- Exercise description -
Transcribe exactly the stretch of lines beginning at the one containing "hfov_deg: 30.7" and closing with the last line of the entries below. Omit images.

- Input data -
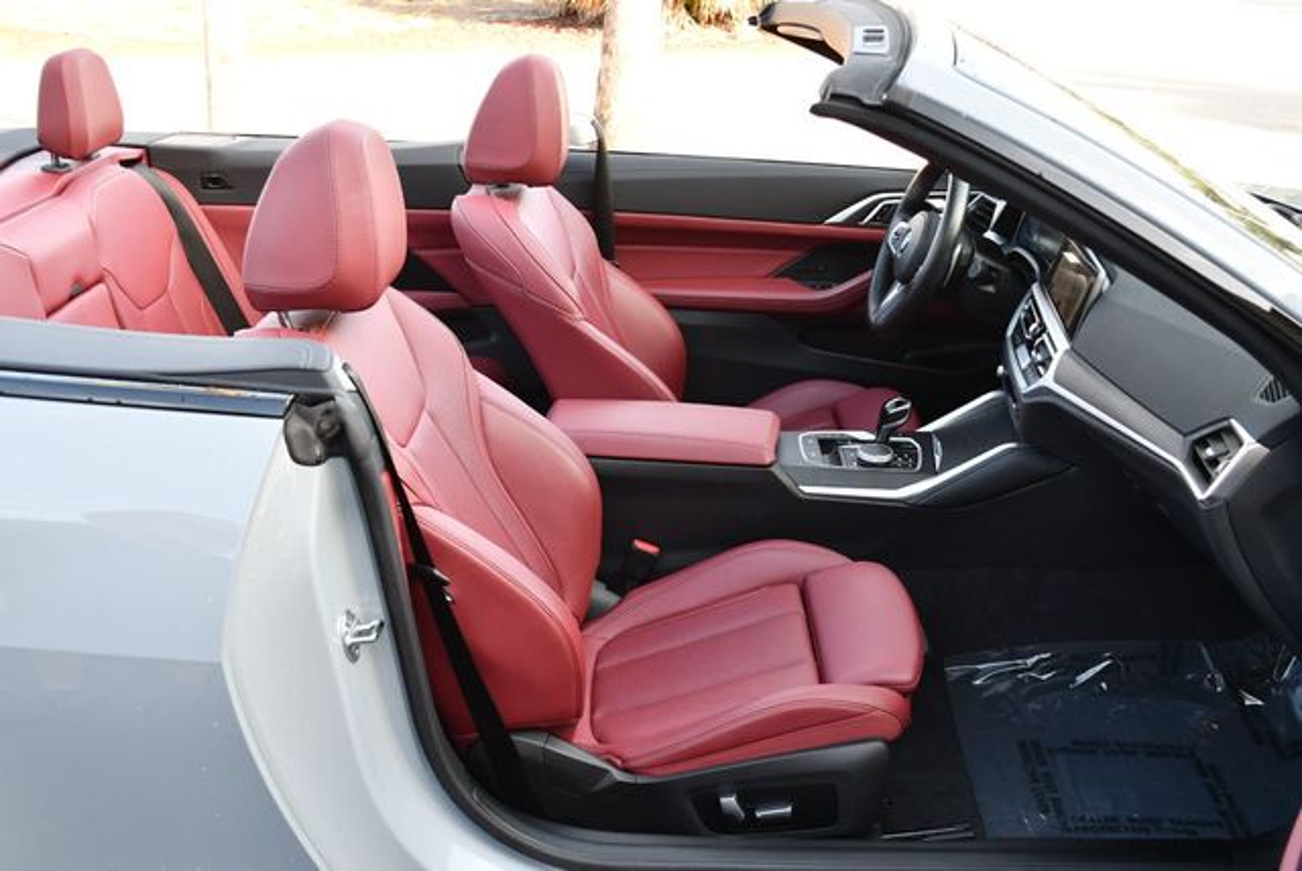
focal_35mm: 36
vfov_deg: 36.9
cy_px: 436
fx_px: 1303
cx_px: 651
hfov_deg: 53.1
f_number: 3.5
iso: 400
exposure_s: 1/250
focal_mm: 18
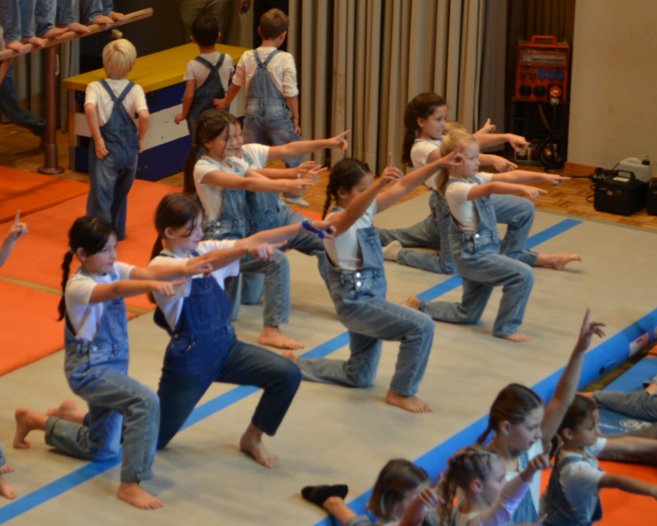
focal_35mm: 112
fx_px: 2178
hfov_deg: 17.2
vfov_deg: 13.7
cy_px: 152
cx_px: 337
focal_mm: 42
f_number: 5.3
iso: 400
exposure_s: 1/125
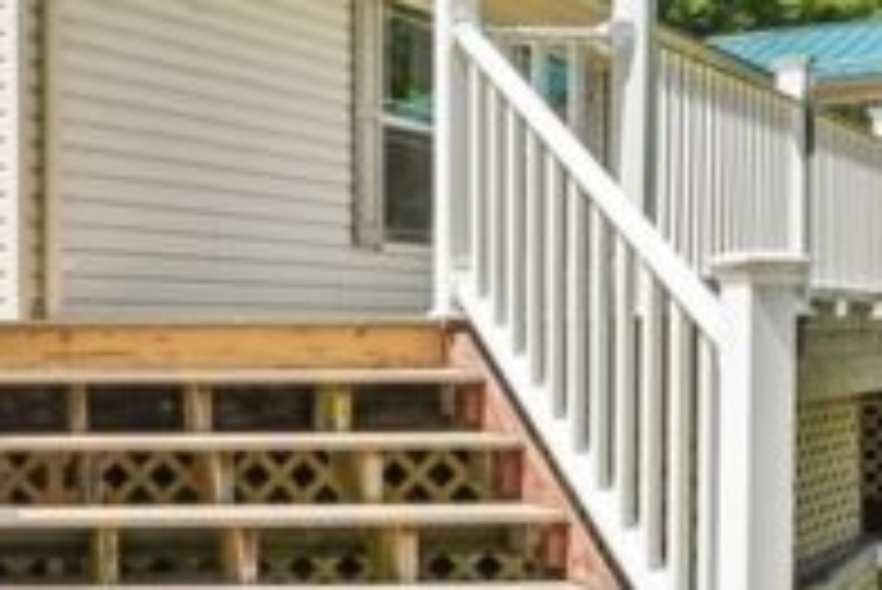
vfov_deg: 23.8
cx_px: -126
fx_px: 1397
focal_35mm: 57
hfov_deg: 30.7
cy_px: 318
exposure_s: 1/1250
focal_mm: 14
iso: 400
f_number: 8
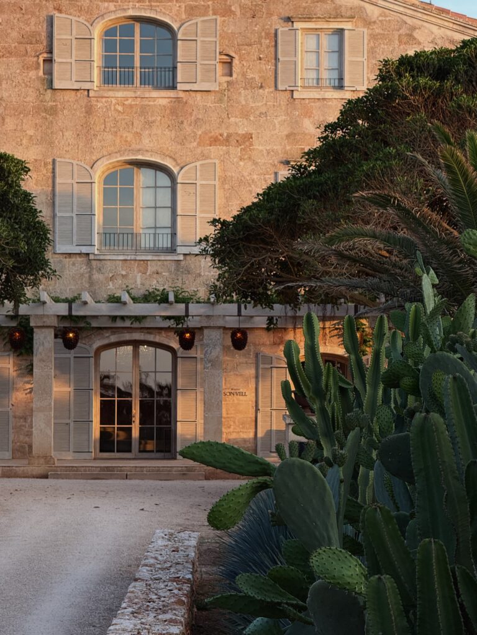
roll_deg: +1.0
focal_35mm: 120
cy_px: 318
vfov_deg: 16.4
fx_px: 2205
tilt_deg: +2.9
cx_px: 238
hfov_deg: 12.3
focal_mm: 15.66
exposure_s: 1/132
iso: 64
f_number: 2.8
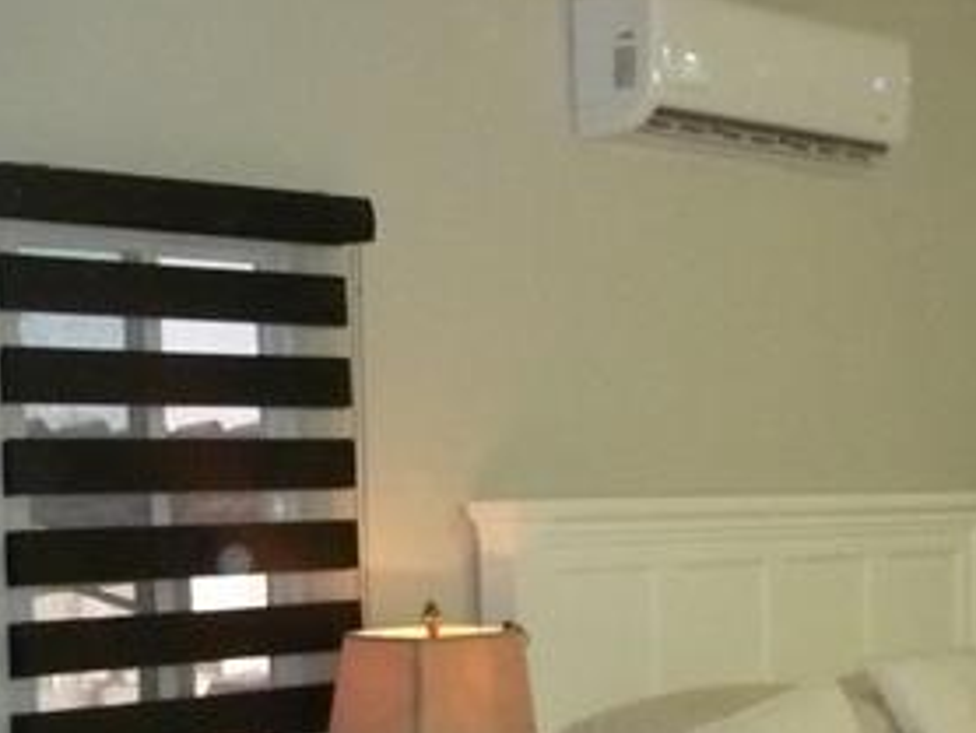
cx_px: 611
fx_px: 2596
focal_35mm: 92
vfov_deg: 15.8
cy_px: 751
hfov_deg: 21.2
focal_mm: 4.1
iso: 320
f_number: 3.3
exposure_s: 1/30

- Task result -
hfov_deg: 30.7
cy_px: 318
exposure_s: 1/1250
focal_mm: 14
iso: 400
f_number: 8
roll_deg: +1.0
focal_35mm: 120
cy_px: 318
vfov_deg: 16.4
fx_px: 2205
tilt_deg: +2.9
cx_px: 238
hfov_deg: 12.3
focal_mm: 15.66
exposure_s: 1/132
iso: 64
f_number: 2.8
cx_px: 611
fx_px: 2596
focal_35mm: 92
vfov_deg: 15.8
cy_px: 751
hfov_deg: 21.2
focal_mm: 4.1
iso: 320
f_number: 3.3
exposure_s: 1/30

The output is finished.